The Horrors of Growing Old, and The
Horrors of Immigration. The frequently autobiographical
and introspective nature of Lovecraft’s fiction makes him an ‘n of one’ study
of late Industrial Revolution social angst.
His example lends support to Monleon’s description above of the
progression from external to internalized horrors as industrial society
incorporates its social and economic upheavals.
Lovecraft
of course neurotically resists the changes, clinging to his own idealized
bourgeois past. But his contempt for the
poor and the different seems a form of self-hatred. He had failed as a writer—the ultimate
bourgeois entrepreneurship.
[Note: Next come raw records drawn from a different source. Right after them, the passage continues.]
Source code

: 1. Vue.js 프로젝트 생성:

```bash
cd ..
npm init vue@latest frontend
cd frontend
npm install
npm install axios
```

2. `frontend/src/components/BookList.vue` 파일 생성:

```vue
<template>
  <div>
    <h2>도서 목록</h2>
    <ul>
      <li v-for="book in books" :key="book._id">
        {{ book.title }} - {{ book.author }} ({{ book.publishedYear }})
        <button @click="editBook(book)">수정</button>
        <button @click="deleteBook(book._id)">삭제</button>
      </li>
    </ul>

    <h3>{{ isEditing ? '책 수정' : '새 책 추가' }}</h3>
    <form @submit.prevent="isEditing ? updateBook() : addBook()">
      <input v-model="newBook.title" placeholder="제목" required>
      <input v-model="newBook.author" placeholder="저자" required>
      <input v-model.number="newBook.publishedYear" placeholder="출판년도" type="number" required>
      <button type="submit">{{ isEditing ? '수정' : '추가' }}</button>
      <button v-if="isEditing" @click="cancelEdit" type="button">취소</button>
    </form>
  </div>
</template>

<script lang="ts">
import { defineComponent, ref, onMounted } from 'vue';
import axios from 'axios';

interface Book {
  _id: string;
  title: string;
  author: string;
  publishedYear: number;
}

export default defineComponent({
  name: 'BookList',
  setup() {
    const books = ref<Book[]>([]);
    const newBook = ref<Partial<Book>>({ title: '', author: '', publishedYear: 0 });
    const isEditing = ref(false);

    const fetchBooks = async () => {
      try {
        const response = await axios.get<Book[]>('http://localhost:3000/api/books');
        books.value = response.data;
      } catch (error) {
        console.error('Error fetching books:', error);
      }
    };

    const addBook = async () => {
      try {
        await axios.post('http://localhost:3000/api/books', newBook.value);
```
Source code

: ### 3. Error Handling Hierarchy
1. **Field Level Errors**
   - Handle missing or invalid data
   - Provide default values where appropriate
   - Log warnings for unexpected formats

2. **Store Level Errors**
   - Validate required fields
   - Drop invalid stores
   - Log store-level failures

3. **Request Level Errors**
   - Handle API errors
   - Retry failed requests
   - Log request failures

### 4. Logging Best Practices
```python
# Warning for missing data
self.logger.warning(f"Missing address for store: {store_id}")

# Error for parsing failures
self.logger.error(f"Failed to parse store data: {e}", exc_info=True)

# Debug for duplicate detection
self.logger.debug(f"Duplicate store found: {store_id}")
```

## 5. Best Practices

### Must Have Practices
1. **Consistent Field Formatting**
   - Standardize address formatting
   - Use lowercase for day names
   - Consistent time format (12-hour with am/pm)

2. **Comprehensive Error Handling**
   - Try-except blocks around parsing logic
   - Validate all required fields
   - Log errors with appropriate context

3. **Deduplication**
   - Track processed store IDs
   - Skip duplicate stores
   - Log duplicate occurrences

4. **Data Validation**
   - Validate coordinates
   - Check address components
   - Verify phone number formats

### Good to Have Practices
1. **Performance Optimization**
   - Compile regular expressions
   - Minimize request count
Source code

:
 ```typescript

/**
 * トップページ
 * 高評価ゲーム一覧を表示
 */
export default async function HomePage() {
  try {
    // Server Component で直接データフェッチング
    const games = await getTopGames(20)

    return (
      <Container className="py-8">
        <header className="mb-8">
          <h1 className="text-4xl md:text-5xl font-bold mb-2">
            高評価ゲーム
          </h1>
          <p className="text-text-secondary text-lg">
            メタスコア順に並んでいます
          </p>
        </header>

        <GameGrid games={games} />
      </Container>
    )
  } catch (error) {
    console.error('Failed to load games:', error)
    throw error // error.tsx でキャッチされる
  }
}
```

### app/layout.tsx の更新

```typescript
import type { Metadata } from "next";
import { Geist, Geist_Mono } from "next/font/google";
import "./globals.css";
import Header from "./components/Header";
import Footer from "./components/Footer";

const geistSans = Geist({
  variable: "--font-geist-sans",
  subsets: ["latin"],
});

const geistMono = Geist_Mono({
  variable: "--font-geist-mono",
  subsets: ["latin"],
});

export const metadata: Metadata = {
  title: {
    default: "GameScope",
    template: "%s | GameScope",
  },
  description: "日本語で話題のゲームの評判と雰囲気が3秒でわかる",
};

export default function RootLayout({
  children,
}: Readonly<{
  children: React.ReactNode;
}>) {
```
He was also
unable to meet the expectations of his social class as a husband who could
provide for or sustain a family in the new economy. Had he lived much longer than he did, he
would have exhausted his inheritance and joined the poor and working class—an
ever present personal horror. Yet, like
Lovecraft, our contempt for the poor
and ‘the other’ persists, as do our efforts to differentiate ourselves from
them, and to live apart from them. This
is the source of some of our most spectacular nightmares.